━━━━━ EXTRACT PROVIDED ━━━━━

From owner-freebsd-hackers  Wed Apr 26 21:42:52 1995
Return-Path: hackers-owner
Received: (from majordom@localhost)
          by freefall.cdrom.com (8.6.10/8.6.6) id VAA16003
          for hackers-outgoing; Wed, 26 Apr 1995 21:42:52 -0700
Received: from cs.weber.edu (cs.weber.edu [137.190.16.16])
          by freefall.cdrom.com (8.6.10/8.6.6) with SMTP id VAA15996
          for <hackers@FreeBSD.org>; Wed, 26 Apr 1995 21:42:51 -0700
Received: by cs.weber.edu (4.1/SMI-4.1.1)
	id AA11702; Wed, 26 Apr 95 22:35:59 MDT
From: terry@cs.weber.edu (Terry Lambert)
Message-Id: <9504270435.AA11702@cs.weber.edu>
Subject: Re: benchmark hell..
To: bde@zeta.org.au (Bruce Evans)
Date: Wed, 26 Apr 95 22:35:58 MDT
Cc: bde@zeta.org.au, geli.com!rcarter@implode.root.com, hackers@FreeBSD.org,
        jkh@violet.berkeley.edu, toor@jsdinc.root.com
In-Reply-To: <199504270414.OAA10221@godzilla.zeta.org.au> from "Bruce Evans" at Apr 27, 95 02:14:46 pm
X-Mailer: ELM [version 2.4dev PL52]
Sender: hackers-owner@FreeBSD.org
Precedence: bulk

> FreeBSD doesn't compete now.  It takes 10uS for getpid() and 110uS for
> a successful stat("z", &sb) in a loop.  The kernel parts of the time
> are approximately:

What are the same numbers for an fstat?  One would expect it to drop out
only the lookup itself.

I think the malloc and free are suspicious, and should probably be
stack allocation instead.  That's 14uS (or 12%) right there.

The divides are *extremely* curious.  They could be alignement in malloc,
though I would expect an AND to be used instead of a div.  That's 12%
right there.

I think maybe half of syscall could go away with a revamp of the
trampoline code.  The nami is painful, as is the cache lookup;
one would epect ufs_lookup to be much smaller in the case of a
cache hit, and in a loop, one would expect a cache hit.  I'm going
to call that 5uS, and that's without cache optimization (someone
*really* needs to look at either the SVR4 DNLC from "The Magic
Garden Explained" or the Linux two level cache code (look at the
ext2FS usage, not the umsdos or cdfs usage).

I understand the copyout (but it's a bit large), but I don't
undrestand the copyin seperate from the copyinstr.

I think the ufs_getattr comes from the buffer fudging that is used
for NFS export but serves no real useful purpose here; I rememebr
complaining about the semantic change at the time it was made for
just this reason.

I don't understand the double lock, unless it was for the directory
lookup then the stat of the object itself.  If this is the case (I'll
have to get more interested to look than I am right now 8-)), then
it seems that the stat/fstat division has been made in the wrong place
and that the lock should be held at a different level.  This would let
fstat lock the open vnode while stat locks only the directory vnode
around the file stat, since that would guarantee against reentrancy.
That should be another 6 (~5%).

Call it 34% without the buffer fudging, or ~37uS.  And that's just
block optimization.  8-).


> There's lots of bloat to trim.  I would start with ufs_lock() and
> ufs_unlock() because they are significant in tty i/o, then look at
> the quad division functions.

Yeah... although I wouldn't expect a big impact on ttyio except from
the lookup unles you are talking specfs.

I'd also like to see what percentage of the time is in I/O wait vs.
actually doing work; it could be a bum hold that's doing it in.


					Terry Lambert
					terry@cs.weber.edu
---
Any opinions in this posting are my own and not those of my present
or previous employers.

━━━━━ DATASET CONTENT ━━━━━

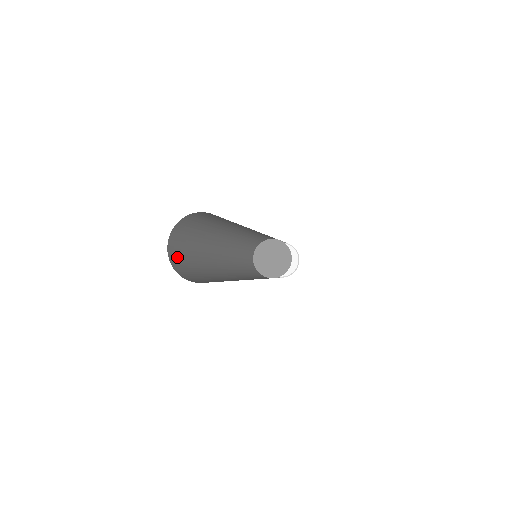
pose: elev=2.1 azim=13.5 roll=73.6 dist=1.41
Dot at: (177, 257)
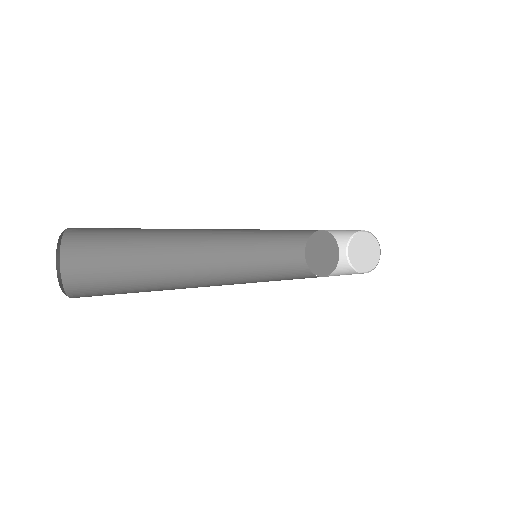
Dot at: (82, 249)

━━━━━

■ WHAT IS REQUIRED ■
Please say what the mailing-list reply suggests using in place of the malloc and free calls. The listing isn't needed here.

■ EXERCISE RESPONSE ■
Stack allocation.